Who invented the wheel? Scientists think they have finally answered the age-old question
The invention of the wheel has long been considered a major breakthrough in human history.
But now the records may need to be rewritten, as the earliest evidence of wheel use goes back 6,000 years.
The first examples of wheels currently date from around 4000 BC in Mesopotamia – modern-day Iraq – when the wheel shape was used for pottery.
About 500 years later, during the Bronze Age, the first evidence of the use of wheeled vehicles was documented.
However, a collection of perforated pebbles from an archaeological site in Israel could mark another major milestone in the development of rotating tools – including wheels – experts say.

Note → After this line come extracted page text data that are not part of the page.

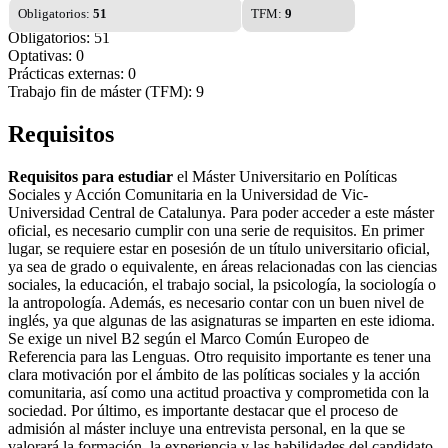
Obligatorios:
51
TFM:
9
Obligatorios: 51
Optativas: 0
Prácticas externas: 0
Trabajo fin de máster (TFM): 9
Requisitos
Requisitos para estudiar
el Máster Universitario en Políticas
Sociales y Acción Comunitaria en la Universidad de Vic-
Universidad Central de Catalunya. Para poder acceder a este máster
oficial, es necesario cumplir con una serie de requisitos. En primer
lugar, se requiere estar en posesión de un título universitario oficial,
ya sea de grado o equivalente, en áreas relacionadas con las ciencias
sociales, la educación, el trabajo social, la psicología, la sociología o
la antropología. Además, es necesario contar con un buen nivel de
inglés, ya que algunas de las asignaturas se imparten en este idioma.
Se exige un nivel B2 según el Marco Común Europeo de
Referencia para las Lenguas. Otro requisito importante es tener una
clara motivación por el ámbito de las políticas sociales y la acción
comunitaria, así como una actitud proactiva y comprometida con la
sociedad. Por último, es importante destacar que el proceso de
admisión al máster incluye una entrevista personal, en la que se
valorará la formación, la experiencia y las habilidades del candidato.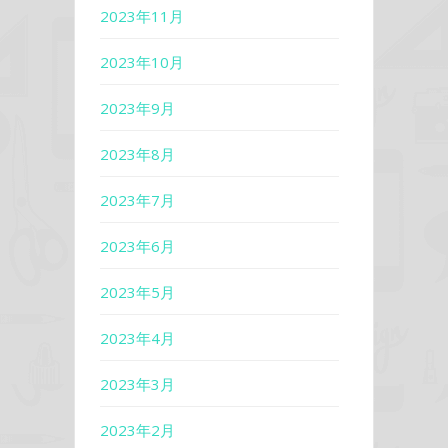
2023年11月
2023年10月
2023年9月
2023年8月
2023年7月
2023年6月
2023年5月
2023年4月
2023年3月
2023年2月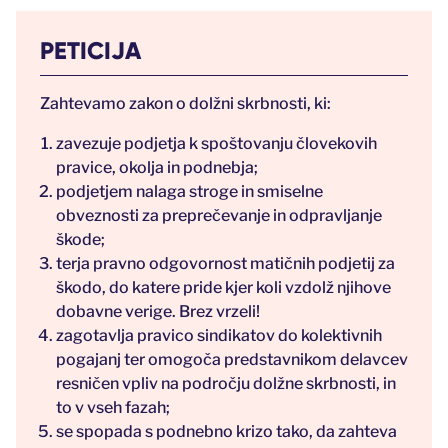
PETICIJA
Zahtevamo zakon o dolžni skrbnosti, ki:
zavezuje podjetja k spoštovanju človekovih
pravice, okolja in podnebja;
podjetjem nalaga stroge in smiselne
obveznosti za preprečevanje in odpravljanje
škode;
terja pravno odgovornost matičnih podjetij za
škodo, do katere pride kjer koli vzdolž njihove
dobavne verige. Brez vrzeli!
zagotavlja pravico sindikatov do kolektivnih
pogajanj ter omogoča predstavnikom delavcev
resničen vpliv na področju dolžne skrbnosti, in
to v vseh fazah;
se spopada s podnebno krizo tako, da zahteva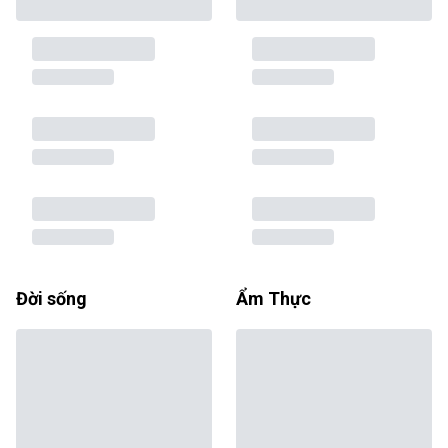
Đời sống
Ẩm Thực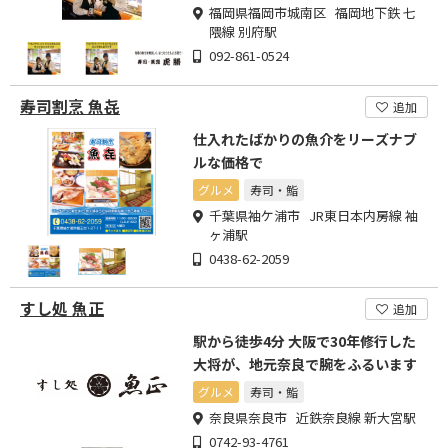
福岡県福岡市城南区 福岡地下鉄 七
隈線 別府駅
092-861-0524
寿司割烹 魚㐂
追加
仕入れたばかりの魚介をリーズナブ
ルな価格で
グルメ
寿司・鮨
千葉県袖ケ浦市 JR東日本内房線 袖
ヶ浦駅
0438-62-2059
すし処 魚正
追加
駅から徒歩4分 大阪で30年修行した
大将が、地元奈良で腕をふるいます
グルメ
寿司・鮨
奈良県奈良市 近鉄奈良線 新大宮駅
0742-93-4761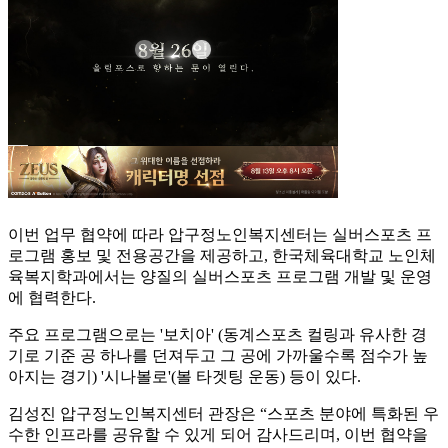
이번 업무 협약에 따라 압구정노인복지센터는 실버스포츠 프
로그램 홍보 및 전용공간을 제공하고, 한국체육대학교 노인체
육복지학과에서는 양질의 실버스포츠 프로그램 개발 및 운영
에 협력한다.
주요 프로그램으로는 '보치아' (동계스포츠 컬링과 유사한 경
기로 기준 공 하나를 던져두고 그 공에 가까울수록 점수가 높
아지는 경기) '시나볼로'(볼 타겟팅 운동) 등이 있다.
김성진 압구정노인복지센터 관장은 “스포츠 분야에 특화된 우
수한 인프라를 공유할 수 있게 되어 감사드리며, 이번 협약을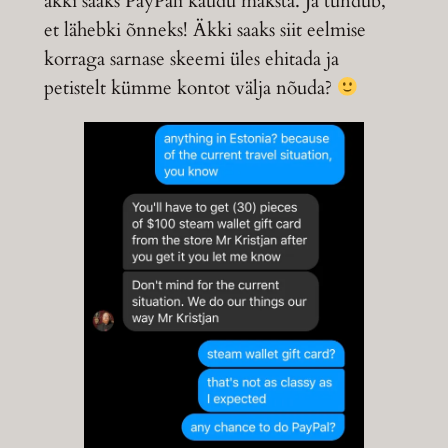
äkki saaks PayPali kaudu maksta. Ja tundub,
et lähebki õnneks! Äkki saaks siit eelmise
korraga sarnase skeemi üles ehitada ja
petistelt kümme kontot välja nõuda?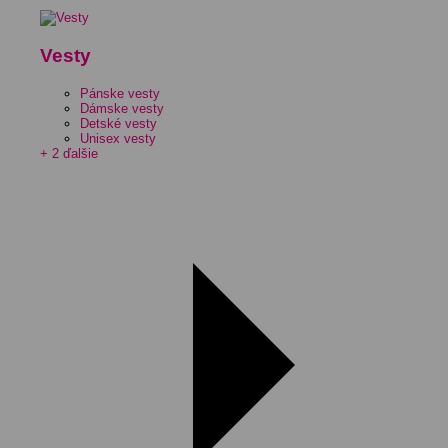
Vesty
Pánske vesty
Dámske vesty
Detské vesty
Unisex vesty
+ 2 ďalšie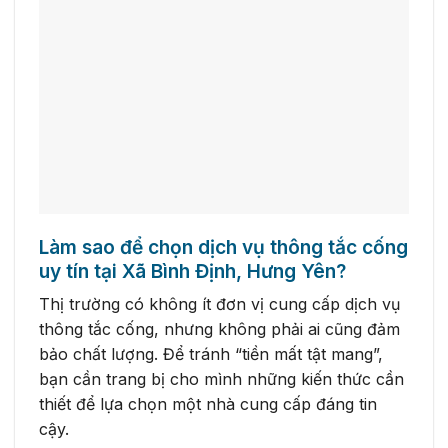
Làm sao để chọn dịch vụ thông tắc cống
uy tín tại Xã Bình Định, Hưng Yên?
Thị trường có không ít đơn vị cung cấp dịch vụ
thông tắc cống, nhưng không phải ai cũng đảm
bảo chất lượng. Để tránh “tiền mất tật mang”,
bạn cần trang bị cho mình những kiến thức cần
thiết để lựa chọn một nhà cung cấp đáng tin
cậy.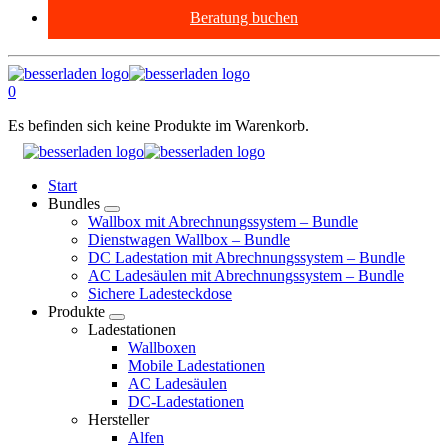
Beratung buchen
0
Es befinden sich keine Produkte im Warenkorb.
Start
Bundles
Wallbox mit Abrechnungssystem – Bundle
Dienstwagen Wallbox – Bundle
DC Ladestation mit Abrechnungssystem – Bundle
AC Ladesäulen mit Abrechnungssystem – Bundle
Sichere Ladesteckdose
Produkte
Ladestationen
Wallboxen
Mobile Ladestationen
AC Ladesäulen
DC-Ladestationen
Hersteller
Alfen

More than a hundred of the mainly limestone pebbles were excavated at the Nahal-Ein Gev II excavation site, with a round shape perforated by a central hole.
They date from about 12,000 years ago.
Researchers believe these stones were likely used as spindle whorls: round, weighted objects attached to a spindle stick, allowing it to efficiently collect fibers such as wool and spin them into yarn.
A collection of perforated pebbles from an archaeological site in Israel could mark another major milestone in the development of rotary tools – including wheels – experts say
Researchers believe these stones were likely used as spindle whorls: round, weighted objects attached to a spindle stick, allowing it to efficiently collect fibers such as wool and spin them into yarn.
The experts from the Hebrew University of Jerusalem confirmed their theory by building replicas of the stones and successfully spinning flax with them.
This collection of spindle whorls represents a very early example of humans using rotation with a wheel-shaped tool, the team said.
Professor Leore Grosman, one of the authors of the study, said: ‘These perforated bricks are actually the first wheels in form and function – a round object with a hole in the center connected to a rotating axle, long before the appearance of the wheel used for transportation purposes.’
They believe this early use paved the way for future wheel-based rotational inventions such as the potter’s wheel and the cart wheel.
‘The most important aspect of the research is how modern technology allows us to delve deep into the fingerprints of the prehistoric artisan, and then learn something new about them and their innovativeness, and at the same time about our modern technology and how we ‘re are interconnected,” the researchers said.
Their study, published in the journal Plos One, states: ‘The ‘wheel and axle’ revolutionized human technological history by converting linear motion into rotational motion and allowing parts of devices to move.
‘Although its ancient origins are often associated with the appearance of carts during the Bronze Age, we focus on a much earlier wheel-shaped find: an exceptional collection of more than a hundred perforated pebbles from the 12,000-year-old Natufian village.
“We conclude that these objects could have served as spindle whorls to spin fibers.”